In case you were wondering, the Electoral College isn’t
going anywhere soon, despite petitions flying about the Internet to get rid of
it.
The Electoral College is part of the U.S. Constitution. And
the U.S. Constitution is hard to
change.
And it’s hard to change for a good reason: Make it easy to
change, and any simple majority could put anything it wanted into the document.
Don’t want flags burned? Amend the Constitution to make it
illegal.
Want abortion outlawed? Amend the Constitution to make it
illegal.
Remember, if you make it easier to amend the Constitution to
ease passage of your pet ideal, you make it just as easy for your ideological
opponents to do that very same thing.
Here’s how it works: Either two-thirds of the House AND
two-thirds of the Senate have to propose an amendment, or two-thirds of the state
legislatures have to propose an amendment.
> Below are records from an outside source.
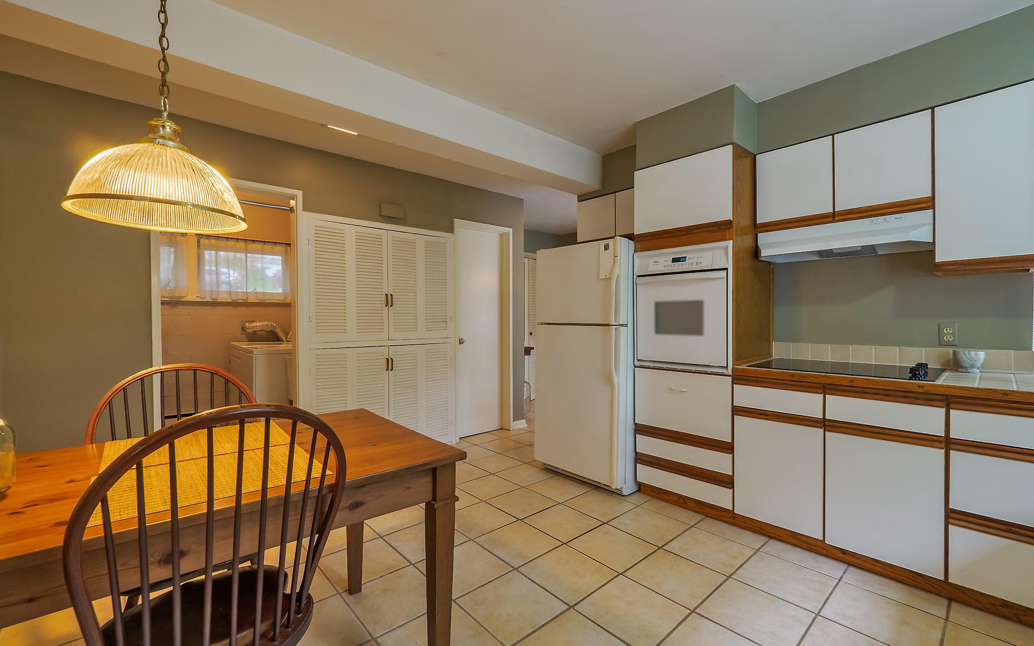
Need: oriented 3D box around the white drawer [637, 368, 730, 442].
[{"bbox_3d":[1.149,0.483,2.693,0.420,0.365,0.608,0,0,-42],"label":"white drawer"}]

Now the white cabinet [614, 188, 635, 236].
[{"bbox_3d":[1.005,-0.836,3.250,0.338,0.351,0.343,0,0,-42],"label":"white cabinet"}]

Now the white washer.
[{"bbox_3d":[-2.288,0.661,4.104,0.710,0.921,0.737,0,0,-42],"label":"white washer"}]

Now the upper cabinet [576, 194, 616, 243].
[{"bbox_3d":[0.763,-0.838,3.520,0.338,0.357,0.373,0,0,-42],"label":"upper cabinet"}]

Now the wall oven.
[{"bbox_3d":[1.187,-0.086,2.730,0.574,0.746,0.620,0,0,-42],"label":"wall oven"}]

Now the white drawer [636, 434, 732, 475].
[{"bbox_3d":[1.152,0.790,2.689,0.420,0.116,0.600,0,0,-42],"label":"white drawer"}]

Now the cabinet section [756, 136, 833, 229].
[{"bbox_3d":[1.663,-0.782,2.444,0.350,0.405,0.366,-2,2,-42],"label":"cabinet section"}]

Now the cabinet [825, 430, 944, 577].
[{"bbox_3d":[1.843,0.791,2.067,0.560,0.543,0.402,-1,1,-42],"label":"cabinet"}]

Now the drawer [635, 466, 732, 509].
[{"bbox_3d":[1.204,0.995,2.756,0.520,0.123,0.603,-1,1,-42],"label":"drawer"}]

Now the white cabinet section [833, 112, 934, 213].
[{"bbox_3d":[1.911,-0.779,2.168,0.350,0.405,0.363,-2,2,-42],"label":"white cabinet section"}]

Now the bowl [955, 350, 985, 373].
[{"bbox_3d":[2.168,0.183,2.003,0.104,0.104,0.104,0,0,-42],"label":"bowl"}]

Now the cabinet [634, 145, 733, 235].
[{"bbox_3d":[1.212,-0.789,2.754,0.602,0.422,0.620,0,0,-42],"label":"cabinet"}]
Two-thirds. That is 67 senators. That is 290
representatives. That is 34 states. And that’s just to get the nation to say,
“Whoa, Hoss. Somebody wants to change
the Constitution.”
To actually get the change into the Constitution? The bar is
higher.
Three-fourths of the state Constitutional Conventions or
three-fourths of the state legislatures have to approve the change. That’s 38 states.
To effect change to the U.S. Constitution requires something
we haven’t had in this country in a long time: Coalition-building. That same
coalition-building that the Founding Fathers thought they were putting into
place when they determined the Electoral College, rather than the masses, would
select the president.
Because in a Constitutional Convention, the fact that California has 57 members of Congress to, say, Idaho’s six, means nothing. You want one state, one vote? That’s what you get when you try to amend the Constitution. Small states have just as much power as big states.
You want fair, big states? Go to the carnival. Because fair
is as fair does.
So you want a change? Ya gotta build a coalition. Ya gotta
talk to the red states as well as the blue states. Because even in the
earth-shattering election of 2016, there are only 30 red states – and a good
handful of those are barely pinkish. And there are only 20 blue states. No
matter how you stack it, that doesn’t make the 34 to propose an amendment, and
doesn’t come close to the 38 necessary to shoehorn a change on through.
So, coalitions.
And that means talking to each other. Finding out what each
other wants. And – this is a dirty word in politics these days, but it’s gotta
come into the mix – compromising. And I mean the kind of compromises that makes
both sides go away a little mad, not going away thinking they just pulled the
wool over the fuzz’ eyes.
So, Sen. Barbara Boxer, your attempts to introduce a bill
right now to amend the Constitution to get rid of the Electoral College? Ain’t
going nowhere. It’s white-hot right now off of Hillary Clinton’s electoral loss
to Donald Trump. You haven’t built any coalitions. You’ve only talked to the
same people over and over again in your echo chamber. Your beau geste is dead
on the vine.
And that’s a good thing. Because we shouldn’t be changing
the Constitution willy-nilly. It should be done by consensus, not in the heat
of defeat.
Because if you want white-hot redemption, this is what
you’re going to get:
You don’t want that? Then slow down. Build those coalitions.
Convince a lot of other people you’re right. And that means not just convincing
people you already know agree with you. That means convincing people who think
you’re wrong at the outset. That means getting out of your echo chambers.
That’s going to be a long process. Probably over a few more election cycles.
Don’t want to wait that long? Well, shoulda started years ago, then. Because,
Democrats, this is the second time this century you’ve had a candidate win the
popular vote but lose in the Electoral College. If you didn’t want that to
happen again, you should have started that coalition-building back in 2000 and
not waited until 2016 when it happened to your candidate again. Because fool me once, shame on you.
Fool me twice, shame on
me, as the cliché goes.
Also: You can whine about gerrymandering in states that “keep” Republicans in
control. Or you can work, over long grueling years, to reverse the
damage, not by whining “it’s just so unfair!” but by convincing the
people who live in those gerrymandered
districts that it’s unfair. Granted, that’s going to take a lot longer
than whining. But it’ll lead to winning. And that coalition-building
we’ve heard so much about but forgotten how to do.